Pode ser urgente alguma ajuda a Detroit, mas não é emergencial como foi no caso de Wall Street.
Tanto que a negociação política tem sido mais dura entre o Congresso e a Casa Branca.
Ontem pela manhã, em Washington, dava-se como quase certo um acordo pelo qual a Câmara dos Representantes aprovaria uma primeira linha de ajuda, de US$ 15 bilhões.
Persistia, porém, um bolsão republicano de resistência no Senado. E, mesmo que a Câmara viesse a aprovar ainda ontem à noite o pacote, previa-se mais alguns dias para o Senado dar o sinal verde final. Se é que dará.
Há mesmo sérias e justificadas dúvidas se a melhor alternativa não será as montadoras entrarem em concordata (“Capítulo 11” da legislação americana), para se reorganizarem em bases de fato competitivas, sem gastar o dinheiro do contribuinte, já convocado para manter bancos em pé.
O modelo em discussão em Washington prevê a nomeação pelo governo de um “czar”, com poderes inclusive de encaminhar as empresas para a concordata.
Mas é esta intervenção estatal no setor que leva a se suspeitar da inviabilidade da operação, pura perda de dinheiro público.
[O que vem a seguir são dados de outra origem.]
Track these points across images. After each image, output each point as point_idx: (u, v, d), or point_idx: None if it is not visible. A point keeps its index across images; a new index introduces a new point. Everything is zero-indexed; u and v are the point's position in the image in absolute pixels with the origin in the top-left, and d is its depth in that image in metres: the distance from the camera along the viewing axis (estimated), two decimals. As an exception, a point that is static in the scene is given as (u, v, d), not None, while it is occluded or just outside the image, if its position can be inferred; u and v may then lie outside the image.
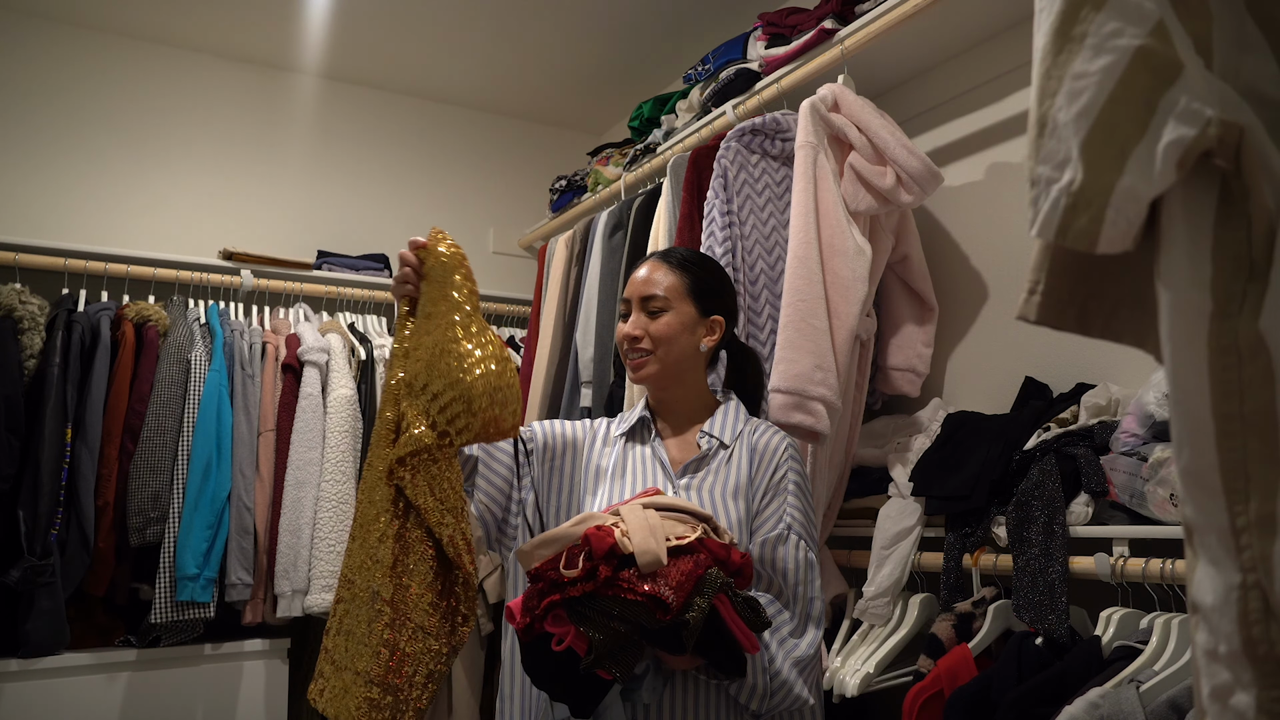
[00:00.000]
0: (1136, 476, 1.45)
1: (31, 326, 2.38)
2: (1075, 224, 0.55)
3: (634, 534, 1.19)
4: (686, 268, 1.53)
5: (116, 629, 2.45)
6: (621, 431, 1.53)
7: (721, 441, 1.47)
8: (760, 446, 1.46)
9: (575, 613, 1.16)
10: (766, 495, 1.43)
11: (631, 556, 1.17)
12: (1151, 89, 0.53)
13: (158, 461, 2.41)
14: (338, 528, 2.53)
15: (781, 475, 1.44)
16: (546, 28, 3.02)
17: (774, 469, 1.44)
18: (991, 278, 2.08)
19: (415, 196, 3.44)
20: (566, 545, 1.21)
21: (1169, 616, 1.39)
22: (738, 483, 1.43)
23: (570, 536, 1.22)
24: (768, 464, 1.45)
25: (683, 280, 1.51)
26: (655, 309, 1.49)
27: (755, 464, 1.45)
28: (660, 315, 1.49)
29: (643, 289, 1.51)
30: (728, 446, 1.47)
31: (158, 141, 3.04)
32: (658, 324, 1.49)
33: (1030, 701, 1.40)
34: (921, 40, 2.08)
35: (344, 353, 2.74)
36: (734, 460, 1.45)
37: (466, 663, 2.72)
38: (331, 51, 3.17)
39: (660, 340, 1.48)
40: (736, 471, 1.44)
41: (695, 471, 1.45)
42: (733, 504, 1.41)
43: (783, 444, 1.47)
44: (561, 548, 1.21)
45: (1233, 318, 0.52)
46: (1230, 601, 0.52)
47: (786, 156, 2.08)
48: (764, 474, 1.44)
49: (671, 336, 1.48)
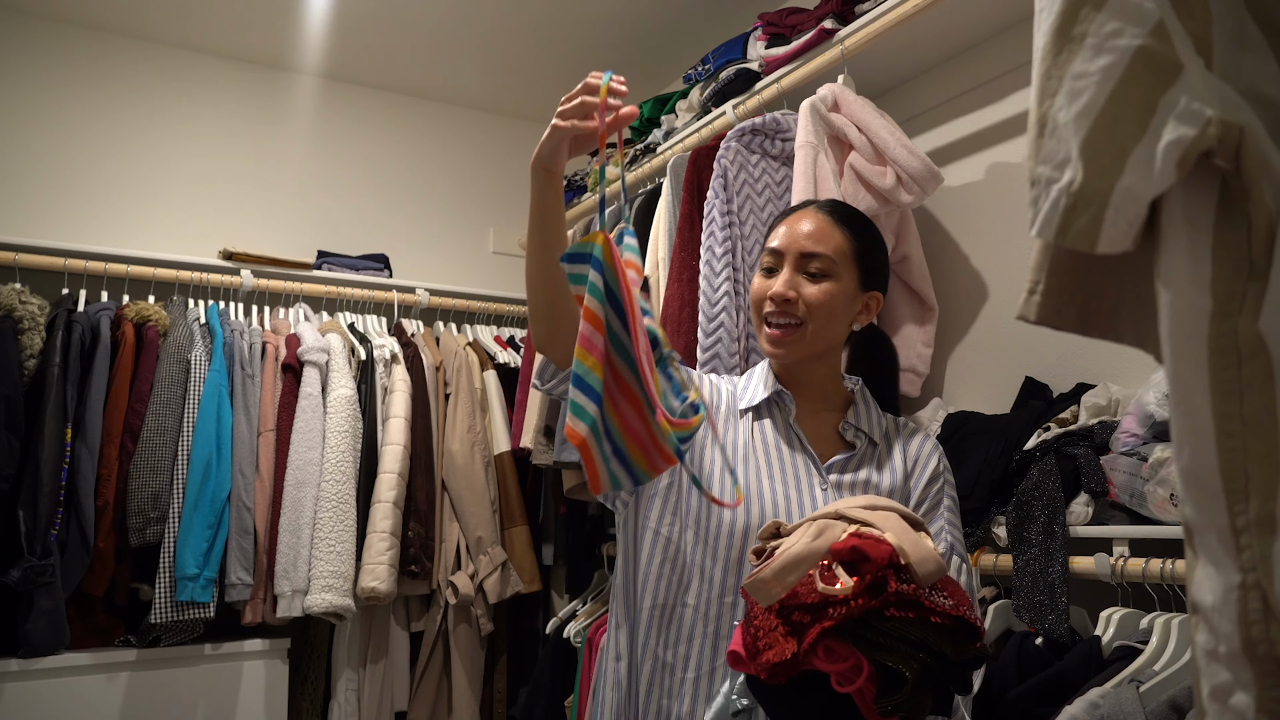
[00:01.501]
0: (1136, 476, 1.45)
1: (31, 326, 2.38)
2: (1075, 224, 0.55)
3: (902, 541, 0.93)
4: (854, 228, 1.30)
5: (116, 629, 2.45)
6: (747, 406, 1.30)
7: (871, 438, 1.29)
8: (915, 453, 1.30)
9: (861, 640, 0.89)
10: (923, 506, 1.27)
11: (904, 568, 0.92)
12: (1151, 89, 0.53)
13: (158, 461, 2.41)
14: (338, 527, 2.53)
15: (939, 488, 1.29)
16: (546, 28, 3.02)
17: (930, 480, 1.29)
18: (991, 278, 2.08)
19: (415, 196, 3.45)
20: (815, 564, 0.95)
21: (1169, 616, 1.39)
22: (891, 489, 1.26)
23: (815, 553, 0.95)
24: (922, 471, 1.29)
25: (850, 242, 1.28)
26: (817, 271, 1.26)
27: (910, 471, 1.28)
28: (822, 280, 1.26)
29: (806, 244, 1.26)
30: (876, 445, 1.30)
31: (157, 141, 3.04)
32: (817, 290, 1.25)
33: (1030, 701, 1.39)
34: (921, 40, 2.08)
35: (344, 353, 2.74)
36: (886, 464, 1.28)
37: (466, 663, 2.72)
38: (331, 51, 3.17)
39: (817, 310, 1.25)
40: (890, 476, 1.27)
41: (844, 471, 1.26)
42: None
43: (938, 453, 1.32)
44: (809, 568, 0.95)
45: (1233, 318, 0.52)
46: (1230, 601, 0.52)
47: (786, 156, 2.08)
48: (920, 484, 1.28)
49: (832, 309, 1.26)
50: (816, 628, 0.89)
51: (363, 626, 2.71)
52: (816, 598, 0.90)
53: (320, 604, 2.46)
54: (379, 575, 2.53)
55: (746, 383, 1.34)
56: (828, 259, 1.26)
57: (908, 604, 0.89)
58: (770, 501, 1.21)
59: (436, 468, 2.78)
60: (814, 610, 0.89)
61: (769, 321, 1.27)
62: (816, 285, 1.26)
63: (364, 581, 2.52)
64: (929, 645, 0.88)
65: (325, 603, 2.46)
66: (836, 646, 0.89)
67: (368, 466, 2.68)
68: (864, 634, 0.89)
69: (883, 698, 0.87)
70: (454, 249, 3.49)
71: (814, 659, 0.89)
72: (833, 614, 0.89)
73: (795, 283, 1.26)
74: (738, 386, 1.34)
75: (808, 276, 1.26)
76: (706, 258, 1.97)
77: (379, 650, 2.72)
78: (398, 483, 2.64)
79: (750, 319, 1.98)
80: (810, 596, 0.90)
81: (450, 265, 3.44)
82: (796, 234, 1.28)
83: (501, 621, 2.88)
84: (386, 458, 2.66)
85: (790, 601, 0.91)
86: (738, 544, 1.20)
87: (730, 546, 1.20)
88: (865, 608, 0.88)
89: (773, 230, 1.33)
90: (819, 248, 1.26)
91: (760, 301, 1.28)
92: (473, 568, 2.71)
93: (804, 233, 1.28)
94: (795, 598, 0.91)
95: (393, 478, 2.63)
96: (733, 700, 0.99)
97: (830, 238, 1.27)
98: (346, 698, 2.64)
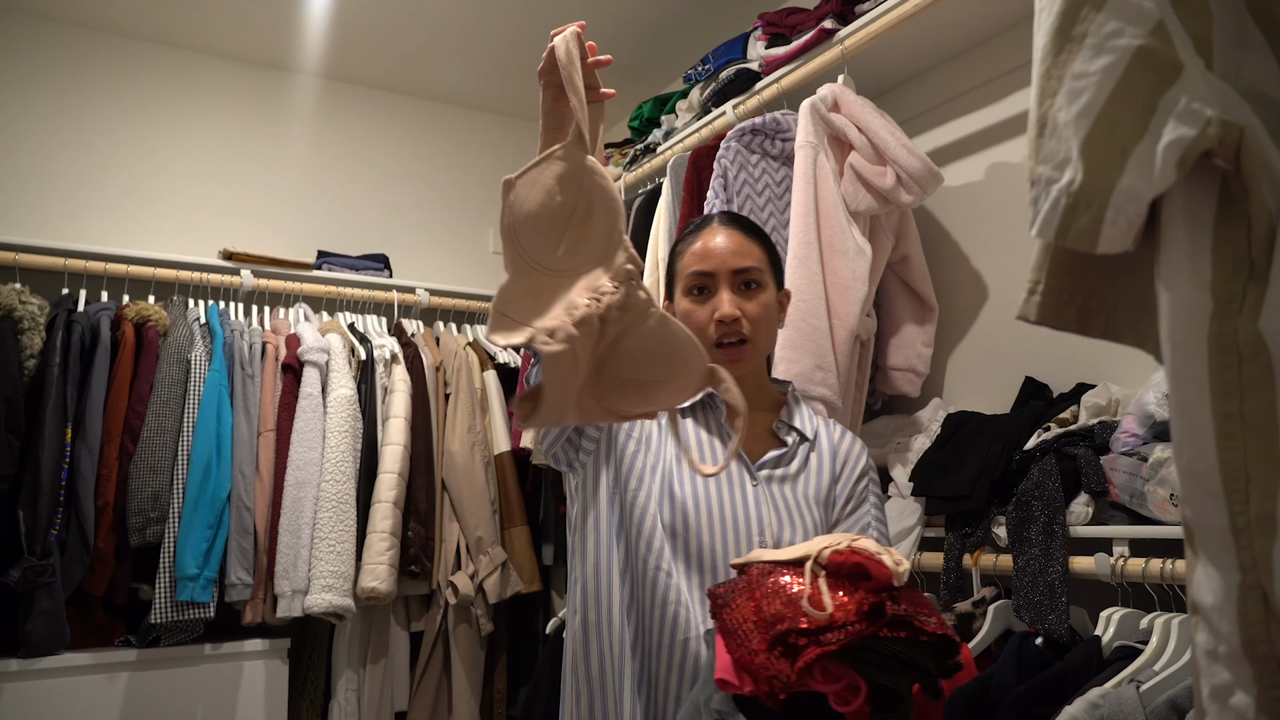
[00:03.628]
0: (1136, 476, 1.45)
1: (31, 326, 2.38)
2: (1075, 224, 0.55)
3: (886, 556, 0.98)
4: (760, 236, 1.34)
5: (116, 629, 2.44)
6: (681, 407, 1.32)
7: (804, 435, 1.34)
8: (845, 452, 1.36)
9: (858, 661, 0.92)
10: (849, 504, 1.32)
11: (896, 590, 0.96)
12: (1152, 89, 0.53)
13: (158, 461, 2.41)
14: (338, 528, 2.53)
15: (866, 484, 1.35)
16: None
17: (858, 476, 1.34)
18: (991, 278, 2.08)
19: (415, 196, 3.45)
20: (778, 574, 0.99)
21: (1169, 616, 1.39)
22: (819, 486, 1.31)
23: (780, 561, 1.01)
24: (851, 469, 1.34)
25: (765, 251, 1.33)
26: (751, 282, 1.29)
27: (839, 467, 1.34)
28: (757, 292, 1.30)
29: (735, 261, 1.29)
30: (809, 441, 1.34)
31: (158, 141, 3.04)
32: (757, 305, 1.29)
33: (1030, 701, 1.39)
34: (921, 40, 2.08)
35: (344, 353, 2.74)
36: (815, 461, 1.33)
37: (466, 663, 2.72)
38: (331, 51, 3.17)
39: (759, 324, 1.29)
40: (819, 475, 1.32)
41: (775, 467, 1.30)
42: (817, 509, 1.29)
43: (865, 451, 1.38)
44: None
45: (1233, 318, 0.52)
46: (1230, 601, 0.52)
47: (786, 156, 2.08)
48: (848, 479, 1.33)
49: (770, 319, 1.31)
50: (814, 650, 0.90)
51: (363, 626, 2.71)
52: (810, 623, 0.91)
53: (320, 604, 2.46)
54: (379, 575, 2.53)
55: None
56: (758, 270, 1.30)
57: (901, 625, 0.92)
58: (703, 495, 1.25)
59: (436, 468, 2.78)
60: (810, 635, 0.92)
61: (719, 343, 1.28)
62: (754, 300, 1.29)
63: (364, 581, 2.52)
64: (918, 663, 0.92)
65: (325, 603, 2.46)
66: (832, 666, 0.91)
67: (368, 466, 2.68)
68: (859, 654, 0.91)
69: (878, 715, 0.90)
70: (454, 249, 3.49)
71: (810, 680, 0.91)
72: (832, 639, 0.91)
73: (736, 301, 1.28)
74: None
75: (743, 293, 1.29)
76: (706, 258, 1.96)
77: (379, 650, 2.72)
78: (398, 483, 2.64)
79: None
80: (801, 621, 0.92)
81: (450, 265, 3.44)
82: (723, 253, 1.30)
83: (501, 621, 2.88)
84: (386, 458, 2.66)
85: (783, 626, 0.93)
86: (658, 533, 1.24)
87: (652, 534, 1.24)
88: (864, 633, 0.91)
89: (686, 251, 1.34)
90: (748, 262, 1.30)
91: (704, 325, 1.29)
92: (473, 568, 2.71)
93: (730, 250, 1.30)
94: (785, 621, 0.93)
95: (393, 478, 2.63)
96: (710, 709, 1.00)
97: (751, 250, 1.31)
98: (346, 698, 2.64)
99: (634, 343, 0.96)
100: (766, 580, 0.99)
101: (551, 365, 0.92)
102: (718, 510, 1.24)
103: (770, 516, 1.25)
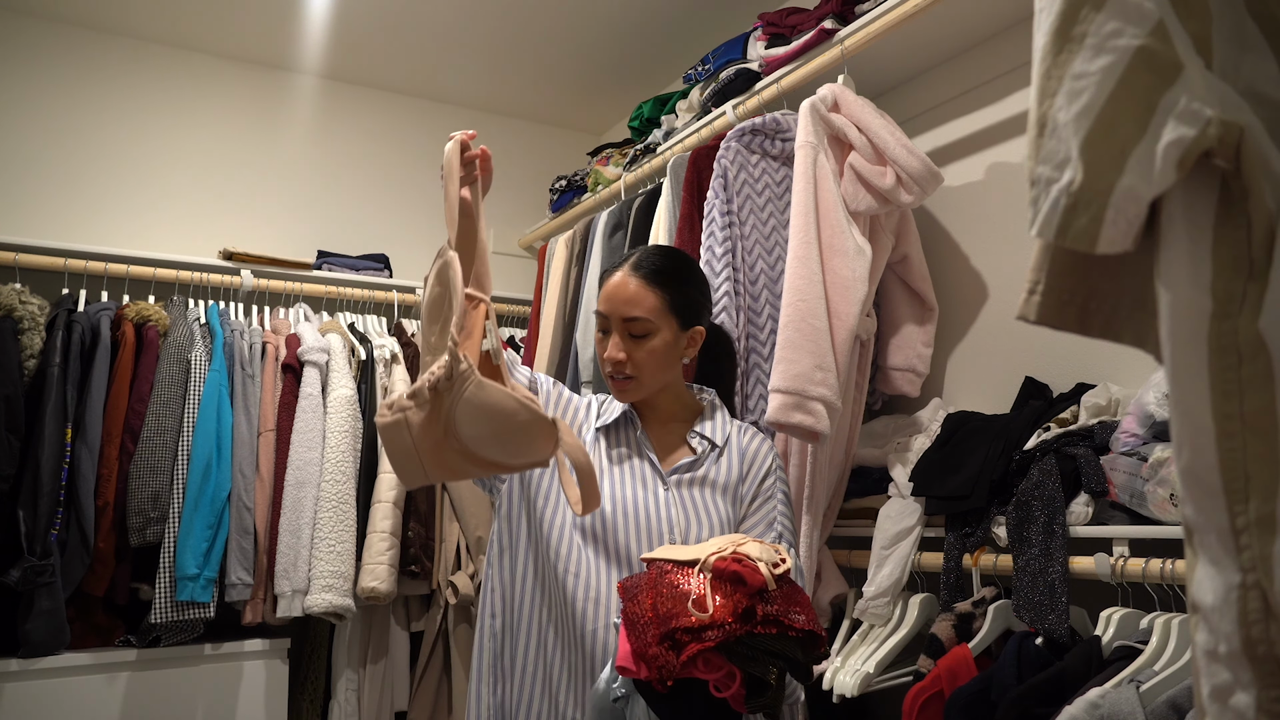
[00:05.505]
0: (1136, 476, 1.45)
1: (31, 326, 2.38)
2: (1075, 224, 0.55)
3: (762, 564, 1.14)
4: (664, 282, 1.45)
5: (116, 629, 2.45)
6: (603, 424, 1.48)
7: (714, 443, 1.47)
8: (752, 454, 1.48)
9: (733, 654, 1.09)
10: (756, 500, 1.46)
11: (769, 594, 1.12)
12: (1151, 89, 0.53)
13: (158, 461, 2.41)
14: (338, 528, 2.53)
15: (771, 482, 1.47)
16: (546, 28, 3.02)
17: (764, 475, 1.47)
18: (991, 278, 2.08)
19: (415, 196, 3.45)
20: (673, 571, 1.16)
21: (1169, 616, 1.39)
22: (727, 484, 1.45)
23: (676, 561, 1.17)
24: (758, 469, 1.47)
25: (663, 298, 1.44)
26: (639, 333, 1.43)
27: (745, 468, 1.47)
28: (645, 340, 1.43)
29: (624, 309, 1.43)
30: (719, 448, 1.47)
31: (158, 141, 3.04)
32: (643, 351, 1.42)
33: (1030, 701, 1.40)
34: (921, 40, 2.08)
35: (344, 353, 2.74)
36: (723, 462, 1.46)
37: (466, 663, 2.72)
38: (331, 51, 3.17)
39: (644, 366, 1.43)
40: (726, 474, 1.45)
41: (686, 472, 1.45)
42: (725, 506, 1.43)
43: (771, 450, 1.51)
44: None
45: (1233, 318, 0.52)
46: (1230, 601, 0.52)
47: (786, 156, 2.08)
48: (754, 479, 1.46)
49: (656, 362, 1.43)
50: (695, 646, 1.07)
51: (363, 626, 2.71)
52: (694, 621, 1.08)
53: (320, 604, 2.46)
54: (379, 575, 2.53)
55: (610, 404, 1.51)
56: (646, 321, 1.42)
57: (771, 623, 1.09)
58: (620, 499, 1.39)
59: (436, 468, 2.78)
60: (694, 632, 1.08)
61: (610, 378, 1.45)
62: (641, 346, 1.43)
63: (364, 581, 2.52)
64: (786, 654, 1.09)
65: (325, 603, 2.46)
66: (712, 658, 1.08)
67: (368, 466, 2.68)
68: (735, 648, 1.09)
69: (751, 699, 1.08)
70: (454, 249, 3.48)
71: (694, 669, 1.08)
72: (710, 636, 1.08)
73: (623, 345, 1.43)
74: (601, 405, 1.52)
75: (632, 338, 1.43)
76: (707, 258, 1.97)
77: (379, 650, 2.72)
78: (398, 483, 2.64)
79: (750, 319, 1.98)
80: (687, 619, 1.08)
81: (450, 265, 3.44)
82: (615, 300, 1.44)
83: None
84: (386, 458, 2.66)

Há experiências que fundamentam o pessimismo.
Na Inglaterra, mesmo na gestão de Thatcher, defensora do livre mercado, o governo resolveu salvar a British Leyland, dona das marcas MG, Rover, Land Rover e Jaguar.
Não deu certo, apesar dos 11 bilhões de libras, a preços atualizados, despejados na companhia. Todo o esforço estatal foi incapaz de dar à empresa a mesma competitividade de outros grupos, principalmente asiáticos.
O Estado não pode tudo. Uma coisa é socorrer bancos — que, por definição, não podem fechar.
Saneados, eles voltam a operar normalmente, enquanto os acionistas contabilizam seus prejuízos.
Outra, atuar num mercado de acirrada disputa, mudanças tecnológicas e gerenciais rápidas.
Apenas dinheiro do contribuinte não resolve.